▸ **REQUIRED ACTION**: Starting at the first line and ending at the line that contains "### Web Frameworks", with both included, please express the lines below as a numbered list. Leave out blank lines and pictures.
=== DATA FOR REVIEW ===
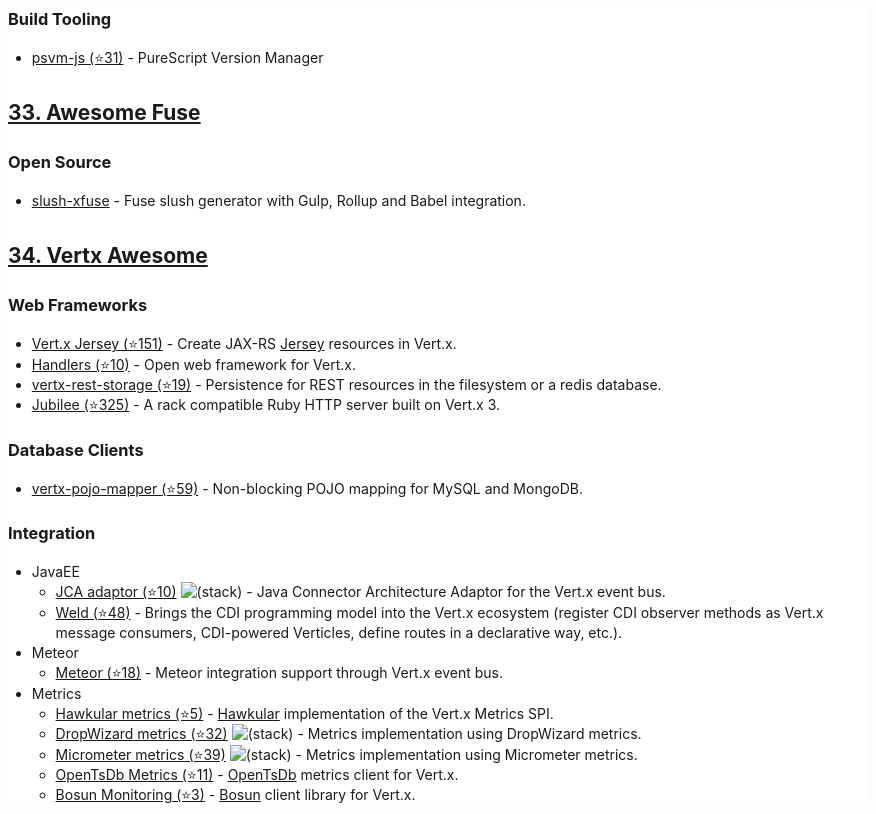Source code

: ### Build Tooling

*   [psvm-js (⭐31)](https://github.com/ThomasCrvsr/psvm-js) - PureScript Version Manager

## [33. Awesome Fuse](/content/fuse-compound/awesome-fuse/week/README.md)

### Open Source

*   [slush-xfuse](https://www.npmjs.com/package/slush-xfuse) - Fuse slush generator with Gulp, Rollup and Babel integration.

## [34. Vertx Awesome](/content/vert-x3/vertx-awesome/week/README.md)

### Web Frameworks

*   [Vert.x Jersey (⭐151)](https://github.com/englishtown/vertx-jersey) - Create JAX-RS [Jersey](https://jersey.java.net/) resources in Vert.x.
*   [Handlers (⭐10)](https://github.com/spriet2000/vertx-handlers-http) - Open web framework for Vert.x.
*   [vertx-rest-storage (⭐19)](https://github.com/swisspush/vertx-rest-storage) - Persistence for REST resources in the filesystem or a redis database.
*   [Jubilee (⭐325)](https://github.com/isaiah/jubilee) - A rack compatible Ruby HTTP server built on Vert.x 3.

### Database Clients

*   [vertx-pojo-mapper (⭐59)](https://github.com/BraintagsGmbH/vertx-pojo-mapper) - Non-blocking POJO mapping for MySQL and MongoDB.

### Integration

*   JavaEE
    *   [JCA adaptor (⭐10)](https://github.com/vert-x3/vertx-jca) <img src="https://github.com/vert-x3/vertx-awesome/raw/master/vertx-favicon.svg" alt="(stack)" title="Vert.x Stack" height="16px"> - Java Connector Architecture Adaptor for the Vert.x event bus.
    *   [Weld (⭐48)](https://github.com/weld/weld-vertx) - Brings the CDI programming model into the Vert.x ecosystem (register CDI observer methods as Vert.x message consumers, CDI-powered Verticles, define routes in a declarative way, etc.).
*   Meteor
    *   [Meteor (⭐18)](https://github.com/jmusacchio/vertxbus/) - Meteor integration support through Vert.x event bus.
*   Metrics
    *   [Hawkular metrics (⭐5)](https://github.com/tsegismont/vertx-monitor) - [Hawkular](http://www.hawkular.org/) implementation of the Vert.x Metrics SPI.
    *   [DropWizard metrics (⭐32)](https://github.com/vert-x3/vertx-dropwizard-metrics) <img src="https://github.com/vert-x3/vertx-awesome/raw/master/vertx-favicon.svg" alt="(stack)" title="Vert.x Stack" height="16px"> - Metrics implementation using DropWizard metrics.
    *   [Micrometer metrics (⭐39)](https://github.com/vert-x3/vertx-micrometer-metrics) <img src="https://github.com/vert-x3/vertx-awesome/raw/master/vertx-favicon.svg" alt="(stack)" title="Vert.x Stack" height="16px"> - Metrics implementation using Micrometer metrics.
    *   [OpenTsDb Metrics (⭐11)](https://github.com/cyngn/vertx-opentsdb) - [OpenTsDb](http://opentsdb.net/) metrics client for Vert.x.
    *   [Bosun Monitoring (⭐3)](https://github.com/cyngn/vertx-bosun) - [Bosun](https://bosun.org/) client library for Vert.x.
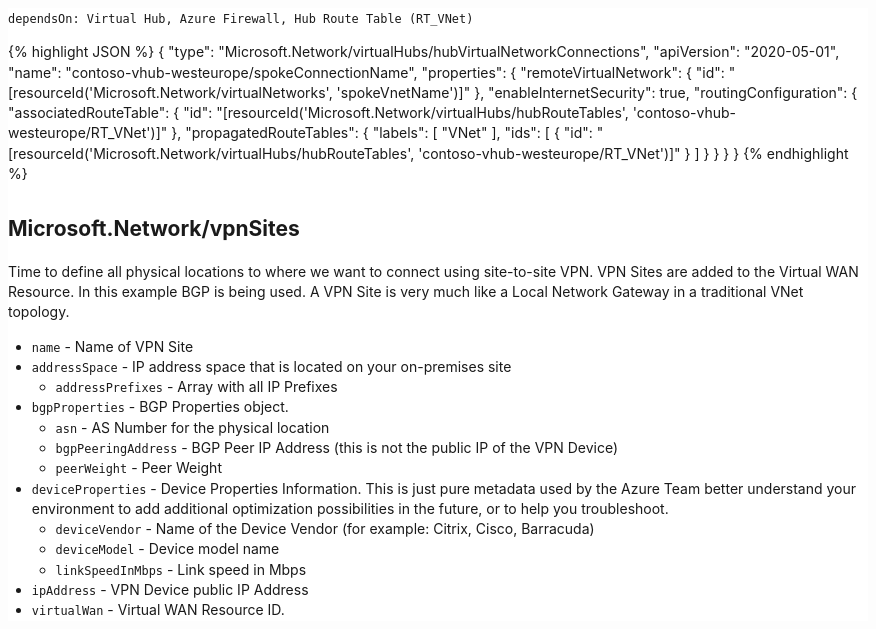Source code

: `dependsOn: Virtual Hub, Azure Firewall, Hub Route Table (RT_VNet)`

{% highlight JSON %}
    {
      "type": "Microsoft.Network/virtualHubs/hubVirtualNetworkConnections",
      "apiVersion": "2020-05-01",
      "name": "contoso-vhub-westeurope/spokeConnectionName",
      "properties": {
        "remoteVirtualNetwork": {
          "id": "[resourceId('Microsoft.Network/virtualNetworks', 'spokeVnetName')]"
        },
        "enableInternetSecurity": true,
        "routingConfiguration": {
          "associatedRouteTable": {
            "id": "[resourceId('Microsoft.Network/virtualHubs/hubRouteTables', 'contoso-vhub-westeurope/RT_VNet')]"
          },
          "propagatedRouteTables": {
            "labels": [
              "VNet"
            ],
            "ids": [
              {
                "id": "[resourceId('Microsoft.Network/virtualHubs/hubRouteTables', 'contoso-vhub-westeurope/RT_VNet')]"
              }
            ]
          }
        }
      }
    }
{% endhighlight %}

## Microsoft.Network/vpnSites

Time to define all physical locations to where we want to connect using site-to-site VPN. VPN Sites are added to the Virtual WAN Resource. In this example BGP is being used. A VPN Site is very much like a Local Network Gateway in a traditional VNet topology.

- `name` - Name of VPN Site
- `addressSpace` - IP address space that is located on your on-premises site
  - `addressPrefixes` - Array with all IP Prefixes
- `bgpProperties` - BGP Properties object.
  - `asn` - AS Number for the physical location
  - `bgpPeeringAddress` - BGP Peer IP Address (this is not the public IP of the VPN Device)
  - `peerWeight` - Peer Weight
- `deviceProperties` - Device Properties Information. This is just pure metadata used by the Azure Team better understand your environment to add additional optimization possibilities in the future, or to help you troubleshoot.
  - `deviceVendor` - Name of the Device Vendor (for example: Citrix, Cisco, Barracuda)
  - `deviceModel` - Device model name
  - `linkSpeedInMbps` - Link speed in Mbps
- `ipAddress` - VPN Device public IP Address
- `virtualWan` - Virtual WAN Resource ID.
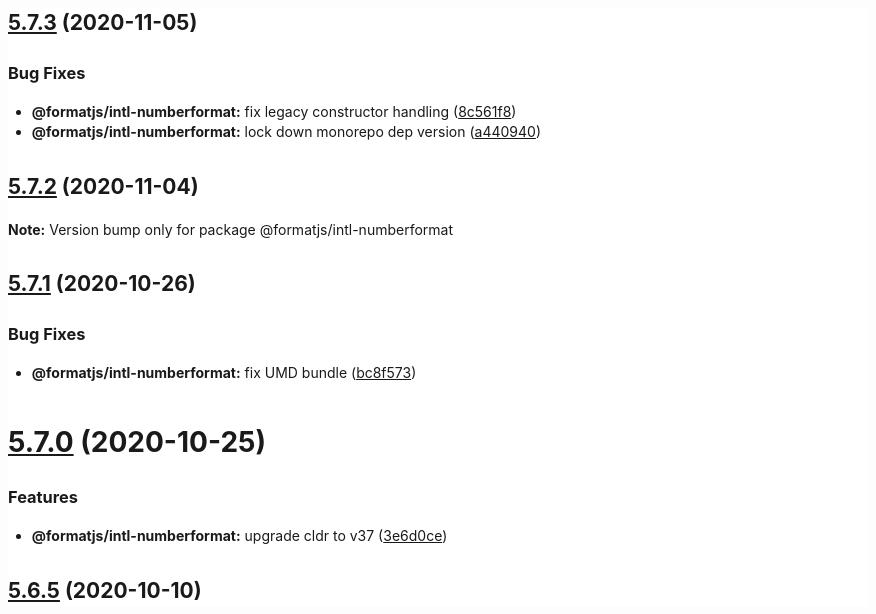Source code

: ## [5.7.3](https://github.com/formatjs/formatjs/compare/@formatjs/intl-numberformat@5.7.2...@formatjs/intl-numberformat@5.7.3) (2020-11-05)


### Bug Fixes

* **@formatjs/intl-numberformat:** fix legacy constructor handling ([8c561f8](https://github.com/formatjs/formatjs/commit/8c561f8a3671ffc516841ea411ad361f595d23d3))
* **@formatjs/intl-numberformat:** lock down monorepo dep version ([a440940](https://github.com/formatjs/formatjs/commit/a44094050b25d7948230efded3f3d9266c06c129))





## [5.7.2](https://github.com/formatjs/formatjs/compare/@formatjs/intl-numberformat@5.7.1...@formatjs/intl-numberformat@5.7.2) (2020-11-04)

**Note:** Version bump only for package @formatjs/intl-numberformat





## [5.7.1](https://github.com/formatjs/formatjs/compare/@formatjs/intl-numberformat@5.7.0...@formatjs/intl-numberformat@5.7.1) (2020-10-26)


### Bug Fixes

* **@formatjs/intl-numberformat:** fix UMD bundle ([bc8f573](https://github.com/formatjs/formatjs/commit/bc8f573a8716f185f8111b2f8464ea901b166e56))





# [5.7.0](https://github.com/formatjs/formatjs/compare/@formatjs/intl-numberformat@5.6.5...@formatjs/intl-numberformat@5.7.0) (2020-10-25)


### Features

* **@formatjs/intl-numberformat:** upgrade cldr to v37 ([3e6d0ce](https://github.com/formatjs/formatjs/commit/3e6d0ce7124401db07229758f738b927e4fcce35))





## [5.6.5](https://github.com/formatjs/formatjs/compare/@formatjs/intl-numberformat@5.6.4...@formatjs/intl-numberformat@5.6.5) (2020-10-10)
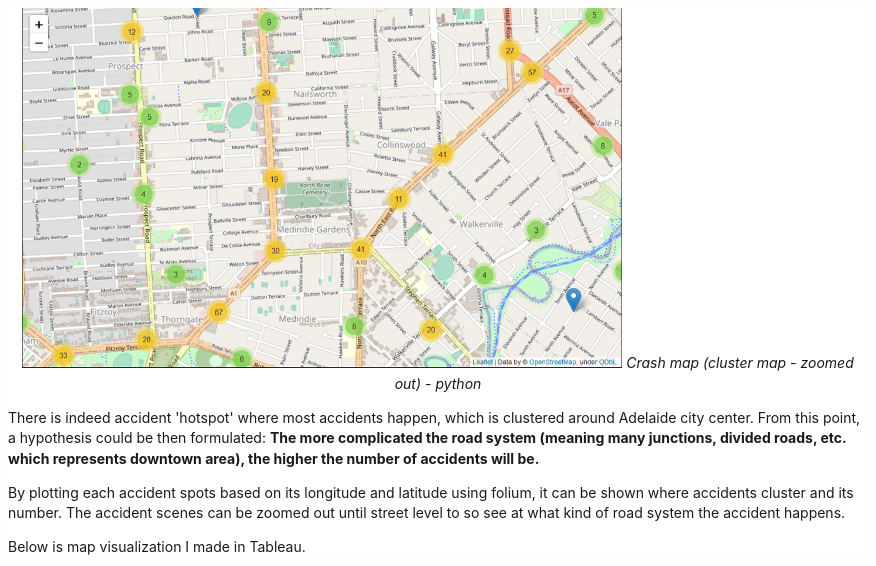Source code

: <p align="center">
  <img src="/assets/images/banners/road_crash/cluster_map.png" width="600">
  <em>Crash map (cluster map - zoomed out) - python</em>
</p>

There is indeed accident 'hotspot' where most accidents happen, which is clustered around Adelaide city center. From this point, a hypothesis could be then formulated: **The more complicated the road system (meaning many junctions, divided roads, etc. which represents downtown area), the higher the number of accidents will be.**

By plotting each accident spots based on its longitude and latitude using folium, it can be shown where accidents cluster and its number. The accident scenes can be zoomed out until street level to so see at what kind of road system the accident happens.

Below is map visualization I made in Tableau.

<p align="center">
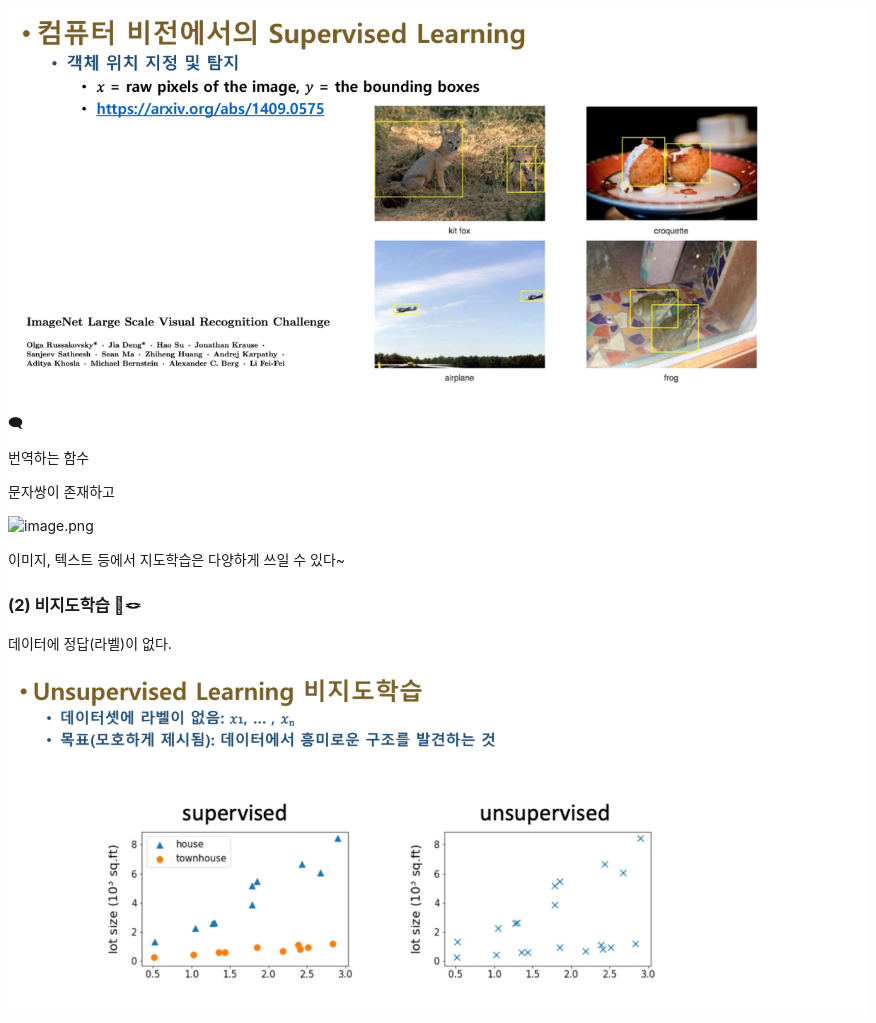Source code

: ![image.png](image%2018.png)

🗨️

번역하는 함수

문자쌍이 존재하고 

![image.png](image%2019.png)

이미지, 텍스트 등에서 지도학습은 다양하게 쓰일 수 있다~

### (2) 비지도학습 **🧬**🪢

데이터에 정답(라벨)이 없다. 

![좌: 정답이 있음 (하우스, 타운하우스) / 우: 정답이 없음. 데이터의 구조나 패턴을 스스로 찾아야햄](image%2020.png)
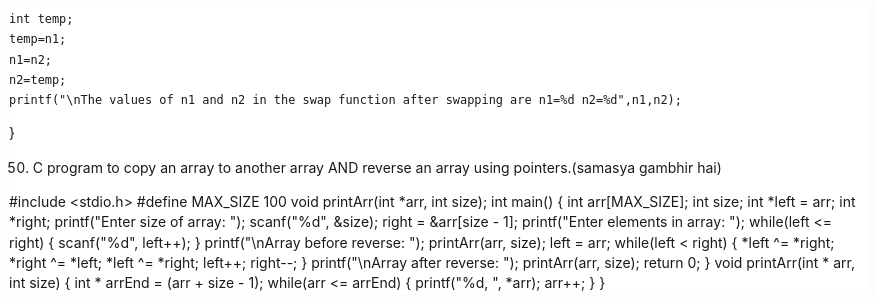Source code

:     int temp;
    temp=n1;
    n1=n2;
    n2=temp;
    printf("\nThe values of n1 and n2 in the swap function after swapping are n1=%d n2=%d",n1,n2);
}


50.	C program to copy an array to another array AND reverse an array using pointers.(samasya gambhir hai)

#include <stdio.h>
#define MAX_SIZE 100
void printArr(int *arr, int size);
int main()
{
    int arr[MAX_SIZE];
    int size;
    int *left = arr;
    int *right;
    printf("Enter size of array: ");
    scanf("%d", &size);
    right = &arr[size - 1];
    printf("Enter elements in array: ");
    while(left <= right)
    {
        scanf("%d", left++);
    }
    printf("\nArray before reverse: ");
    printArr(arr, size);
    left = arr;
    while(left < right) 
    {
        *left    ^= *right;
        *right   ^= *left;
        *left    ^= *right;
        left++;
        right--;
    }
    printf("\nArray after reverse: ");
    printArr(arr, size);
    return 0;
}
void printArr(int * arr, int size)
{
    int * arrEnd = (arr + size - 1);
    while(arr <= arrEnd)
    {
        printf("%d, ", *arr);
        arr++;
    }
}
===
▸ **SOLUTION TO THE EXERCISE**:
1. Source code
2. : ### Build Tooling
3. *   [psvm-js (⭐31)](https://github.com/ThomasCrvsr/psvm-js) - PureScript Version Manager
4. ## [33. Awesome Fuse](/content/fuse-compound/awesome-fuse/week/README.md)
5. ### Open Source
6. *   [slush-xfuse](https://www.npmjs.com/package/slush-xfuse) - Fuse slush generator with Gulp, Rollup and Babel integration.
7. ## [34. Vertx Awesome](/content/vert-x3/vertx-awesome/week/README.md)
8. ### Web Frameworks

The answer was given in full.